Макдональдизация процесса умирания, как и деторождения, иногда вызывает обратную реакцию — и предпринимаются усилия как-то справиться с крайностями рационализации. Например, как мы видели, из-за стремления снова гуманизировать деторождение вернулся интерес к акушерским практикам. Однако более мощной реакцией стали попытки людей вернуть себе контроль над собственной смертью. Предварительные медицинские указания и «завещания о продлении жизни» предписывают больницам и медицинскому персоналу, что они могут, а что не могут делать в продолжение всего процесса умирания. Общества самоубийц и книги, подобные «Последнему выходу» Дерека Хамфри[558], учат людей, как им покончить счеты с жизнью. Наконец, растет принятие эвтаназии[559], особенно благодаря трудам «Доктора Смерть», Джека Кеворкяна, чьей целью было вернуть людям власть над собственной смертью.
Но в самих этих обратных реакциях есть элементы макдональдизации. Например, доктор Кеворкян (отпущенный на свободу после долгого тюремного заключения за убийство второй степени) использует нечеловеческую технологию, некую «машину», при помощи которой люди могут совершить самоубийство. К тому же, что поразительно, он ратует за «рациональную политику» в планировании смерти[560]. Рационализацию смерти, таким образом, можно найти даже в усилиях ей противодействовать. Оппоненты доктора Кеворкяна заметили ограниченность его рациональной политики:
«Не так сложно представить себе… общество дивной новой доброты и рациональности, в котором особая система устранения людей будет смывать и уносить в царство грез самых запущенных старикашек и старушонок. Ведь они, в конечном итоге, обходятся невероятно дорого и так непродуктивны… Они ужасно неудобны с точки зрения того вида американского человека, который пытается рационально контролировать все аспекты жизни…
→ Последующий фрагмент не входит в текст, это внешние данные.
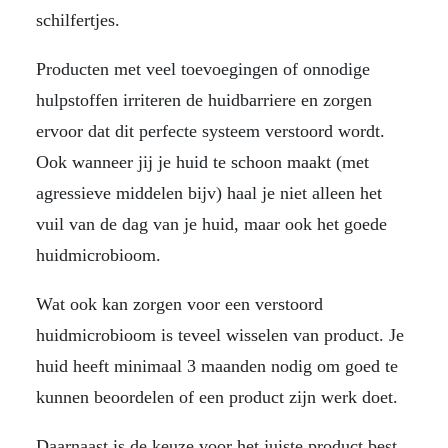
schilfertjes.
Producten met veel toevoegingen of onnodige
hulpstoffen irriteren de huidbarriere en zorgen
ervoor dat dit perfecte systeem verstoord wordt.
Ook wanneer jij je huid te schoon maakt (met
agressieve middelen bijv) haal je niet alleen het
vuil van de dag van je huid, maar ook het goede
huidmicrobioom.
Wat ook kan zorgen voor een verstoord
huidmicrobioom is teveel wisselen van product. Je
huid heeft minimaal 3 maanden nodig om goed te
kunnen beoordelen of een product zijn werk doet.
Daarnaast is de keuze voor het juiste product best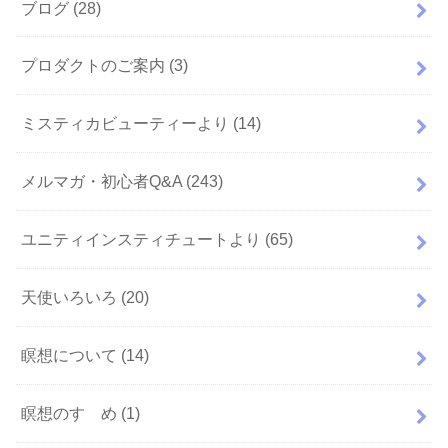
ブログ
(28)
プロダクトのご案内
(3)
ミスティカビューティーより
(14)
メルマガ・初心者Q&A
(243)
ユニティインスティチュートより
(65)
天使いろいろ
(20)
瞑想について
(14)
瞑想のすゝめ
(1)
Но так уж невероятно такое общество, которое во имя эффективности и удобства… регулярно и повсеместно практикует „кеворкянизм“?»[561]
В целом будущее чревато растущим числом нечеловеческих технологий, посредством которых все больше будут контролироваться люди и процессы. Даже сегодня прослушивание аудиокниг вместо чтения обычных передает контроль тем, кто надиктовывает аудиозапись: «Настроение, ритм и интонации в произнесении слов — все решается за тебя. Ты больше не можешь замедлиться или ускориться»[562]. Военная техника, такая как «умные бомбы» (например, «jdams», бомбы с «рулем и системой наведения», которые так часто использовали во время вторжения в Ирак в 2003 г.) рассчитывает свою траекторию без вмешательства человека, но в будущем умные бомбы могут развиться до того, что сами станут сканировать цели и «выбирать», какую из них поражать. Возможно, следующим шагом будет усовершенствование искусственного интеллекта, и наделение машин возможностью думать и принимать решения, как это делают люди[563]. Искусственный интеллект обещает множество преимуществ в самых разных сферах жизни (в медицине, например). Тем не менее, это также означает гигантский шаг в сторону деквалификации. Все больше и больше людей теряют возможность и даже способность думать о себе.